*** Supplied material ***

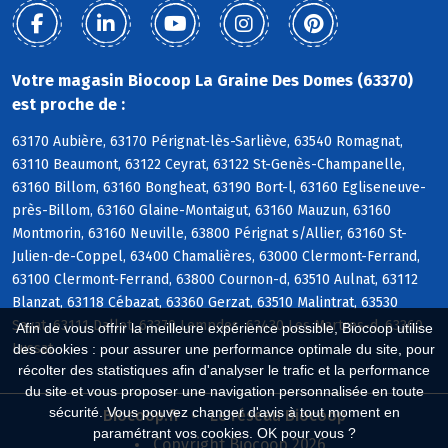
Votre magasin Biocoop La Graine Des Domes (63370)
est proche de :
63170 Aubière, 63170 Pérignat-lès-Sarliève, 63540 Romagnat,
63110 Beaumont, 63122 Ceyrat, 63122 St-Genès-Champanelle,
63160 Billom, 63160 Bongheat, 63190 Bort-l, 63160 Egliseneuve-
près-Billom, 63160 Glaine-Montaigut, 63160 Mauzun, 63160
Montmorin, 63160 Neuville, 63800 Pérignat s/Allier, 63160 St-
Julien-de-Coppel, 63400 Chamalières, 63000 Clermont-Ferrand,
63100 Clermont-Ferrand, 63800 Cournon-d, 63510 Aulnat, 63112
Blanzat, 63118 Cébazat, 63360 Gerzat, 63510 Malintrat, 63530
Sayat, 63111 Dallet, 63370 Lempdes, 63430 Les Martres-d, 63360
Afin de vous offrir la meilleure expérience possible, Biocoop utilise
Lussat
des cookies : pour assurer une performance optimale du site, pour
récolter des statistiques afin d'analyser le trafic et la performance
du site et vous proposer une navigation personnalisée en toute
sécurité. Vous pouvez changer d'avis à tout moment en
Biocoop.fr
Le réseau Biocoop
paramétrant vos cookies. OK pour vous ?
Copyright Biocoop 2026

*** End of Supplied material ***

Although the records contain pictures, restate them word for word with those pictures left out.

Votre magasin Biocoop La Graine Des Domes (63370)
est proche de :
63170 Aubière, 63170 Pérignat-lès-Sarliève, 63540 Romagnat,
63110 Beaumont, 63122 Ceyrat, 63122 St-Genès-Champanelle,
63160 Billom, 63160 Bongheat, 63190 Bort-l, 63160 Egliseneuve-
près-Billom, 63160 Glaine-Montaigut, 63160 Mauzun, 63160
Montmorin, 63160 Neuville, 63800 Pérignat s/Allier, 63160 St-
Julien-de-Coppel, 63400 Chamalières, 63000 Clermont-Ferrand,
63100 Clermont-Ferrand, 63800 Cournon-d, 63510 Aulnat, 63112
Blanzat, 63118 Cébazat, 63360 Gerzat, 63510 Malintrat, 63530
Sayat, 63111 Dallet, 63370 Lempdes, 63430 Les Martres-d, 63360
Afin de vous offrir la meilleure expérience possible, Biocoop utilise
Lussat
des cookies : pour assurer une performance optimale du site, pour
récolter des statistiques afin d'analyser le trafic et la performance
du site et vous proposer une navigation personnalisée en toute
sécurité. Vous pouvez changer d'avis à tout moment en
Biocoop.fr
Le réseau Biocoop
paramétrant vos cookies. OK pour vous ?
Copyright Biocoop 2026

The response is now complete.